About Me

Who am I?

 

I am an emerging Chinese-American writer living in the Washington D.C. area. I write a monthly column as well as poems, essays, short stories, and original Chinese tall tales. My full-length historical memoir, Once Our Lives, is my most treasured work. Born in Shanghai and brought up during the turbulence of the Cultural Revolution, I am most interested in finding the universal in the human experience while celebrating the unique flavors of Eastern and Western life.

How did I begin writing?

 

I learned early in life about the power of words. Born in a Shanghai shantytown on the eve of the Cultural Revolution, I saw my honest father and others around him imprisoned, tortured, and even executed for the crime of using the wrong words. Shunned as political pariahs by family, neighbors, and friends, my family and I sustained ourselves with stories of adventure and past glory. Later, with the help of a borrowed radio, an eccentric British teacher, and a lucky assignment as a library assistant, I discovered and fell in love with Western literature, committing to memory the strange but beautiful sounds of Keats, Wordsworth, and Lincoln.

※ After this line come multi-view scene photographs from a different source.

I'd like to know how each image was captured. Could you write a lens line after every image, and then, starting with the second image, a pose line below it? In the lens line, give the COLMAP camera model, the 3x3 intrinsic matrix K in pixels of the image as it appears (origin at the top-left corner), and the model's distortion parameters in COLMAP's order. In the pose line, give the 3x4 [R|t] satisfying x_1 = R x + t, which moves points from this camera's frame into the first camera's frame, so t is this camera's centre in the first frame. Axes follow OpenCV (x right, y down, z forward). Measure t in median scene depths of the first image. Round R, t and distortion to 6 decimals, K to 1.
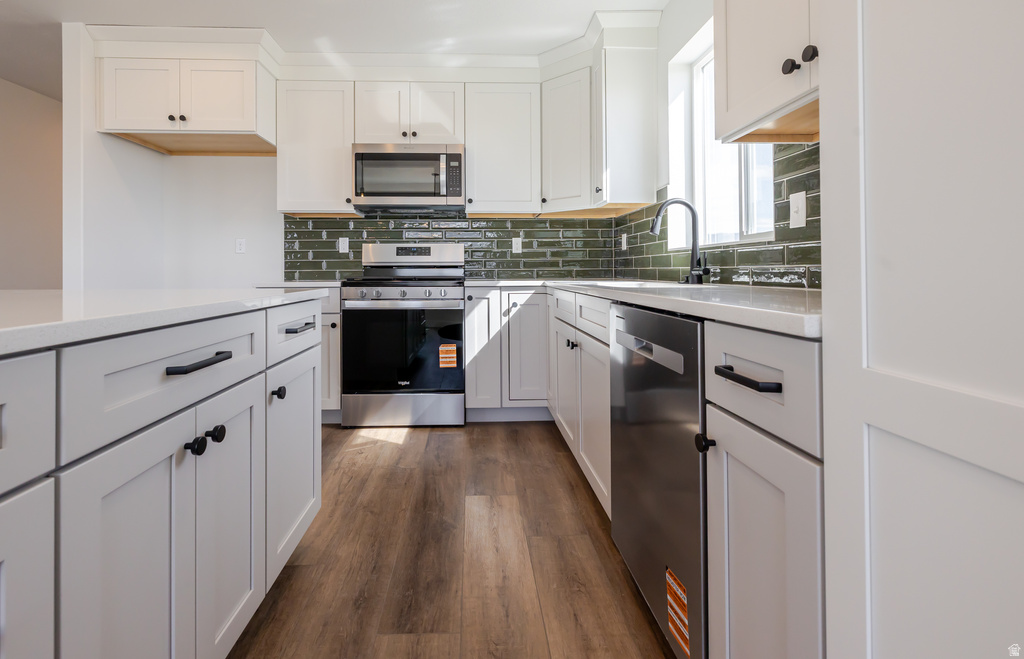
lens RADIAL K [[461.1, 0, 475.4], [0, 461.1, 263.9], [0, 0, 1]] dist [-0.001084, -0.000103]
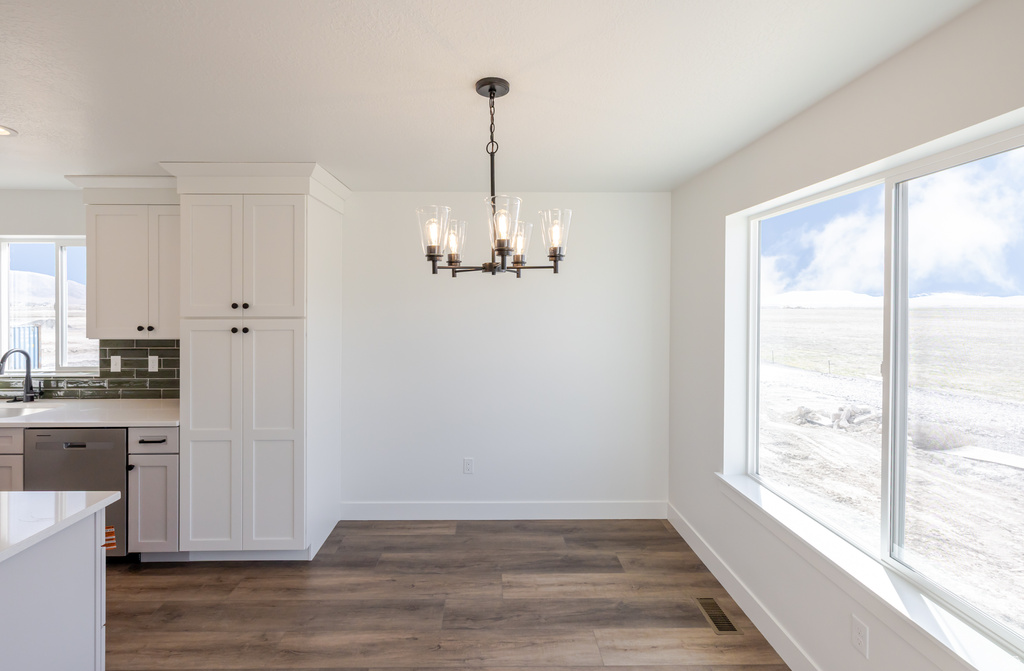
lens RADIAL K [[440.5, 0, 508.0], [0, 440.5, 307.1], [0, 0, 1]] dist [0.001257, 0.000129]
pose [[-0.009344, -0.003074, 0.999952, -0.771698], [-0.015884, 0.999870, 0.002925, -0.228736], [-0.999830, -0.015855, -0.009392, -0.462033]]
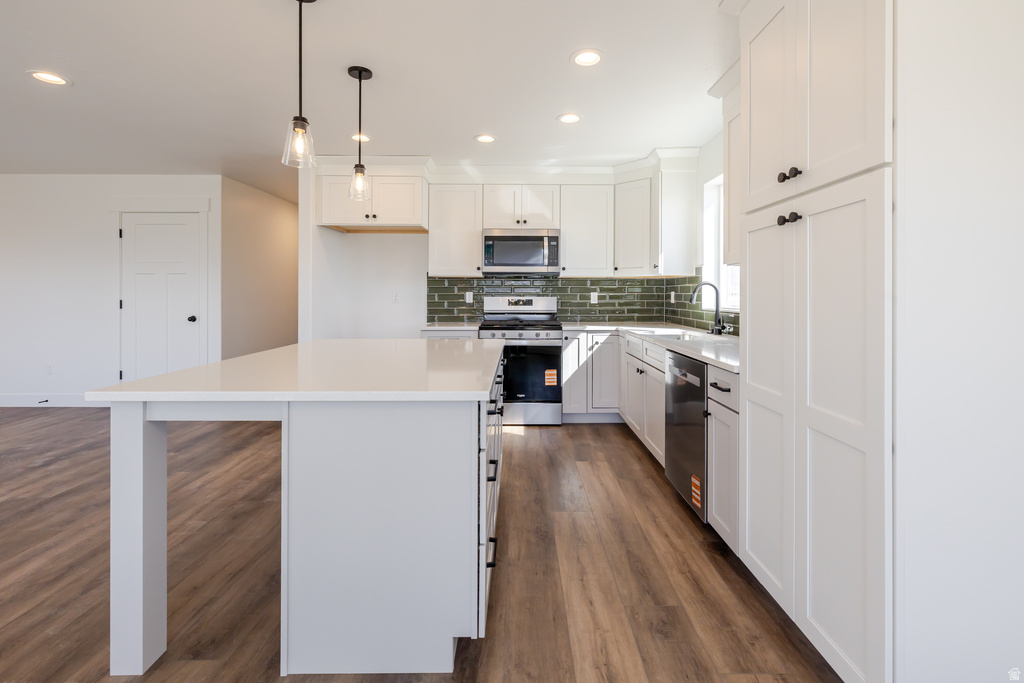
lens RADIAL K [[454.7, 0, 513.4], [0, 454.7, 294.3], [0, 0, 1]] dist [0.000336, 0.000175]
pose [[0.999750, 0.005907, -0.021556, -0.148368], [-0.005561, 0.999855, 0.016098, -0.087424], [0.021648, -0.015974, 0.999638, -0.441956]]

But it was in bed late at night, after scouring local parks for enough firewood to cook my family’s meal of rice, that I and my three young sisters heard the dramatic stories that now make up my treasured memoir. The four of us would listen to our mother, an aspiring actress in the early days of Asian cinema, recount colorful tales of pirates, prophesies, fortunes won and lost, babies sold in opium dens, glorious lives and gruesome deaths. Based on actual experiences and family lore from Post-Imperial to Post-Revolutionary times, these stories represent a wealth of colorful but lost Chinese history.

My love of words and study of language proved valuable when China reinstituted its famed National Examinations for the first time since the Imperial Era, winning admission to the famed Shanghai Institute of Foreign Languages, and graduating with a bachelor’s degree in English and 19th Century English Literature. Because of my command of English, I was assigned by the government to conduct national tours for foreign VIPs, writers, movie stars, and wealthy tourists. Through these contacts I was able to gain the intervention of a powerful U.S. senator (and later Presidential candidate), and was granted a visa for study abroad. I arrived in America with two suitcases and not much more. After winning several scholarships as the first foreign student in one of the nation’s leading university communications departments, I graduated with my master’s degree and a profound love for my new adoptive country.

I worked as an international communications specialist providing translations and writing advertising for Gallup, The Wall Street Journal, and the Getty Center. For more than 15 years now, I have also been a columnist for the Los Angeles area’s Santa Monica Star Newspaper. My passion for literature is deeply ingrained in the entirety of my life’s journey, and I take deep pleasure in every new piece that I create.

What other writers inspire my work most?

 

Shakespeare, Edgar Allan Poe, Louisa May Alcott, Keats, and Wordsworth, to name a few! As an English Literature major, I have an enormous love for the classics, and I feel that this love colors my own writing style. Among modern authors, I draw much inspiration from Amy Tan, Frank McCourt, Gish Jen, Lisa See, Maxine Hong Kingston, and Helen Zia.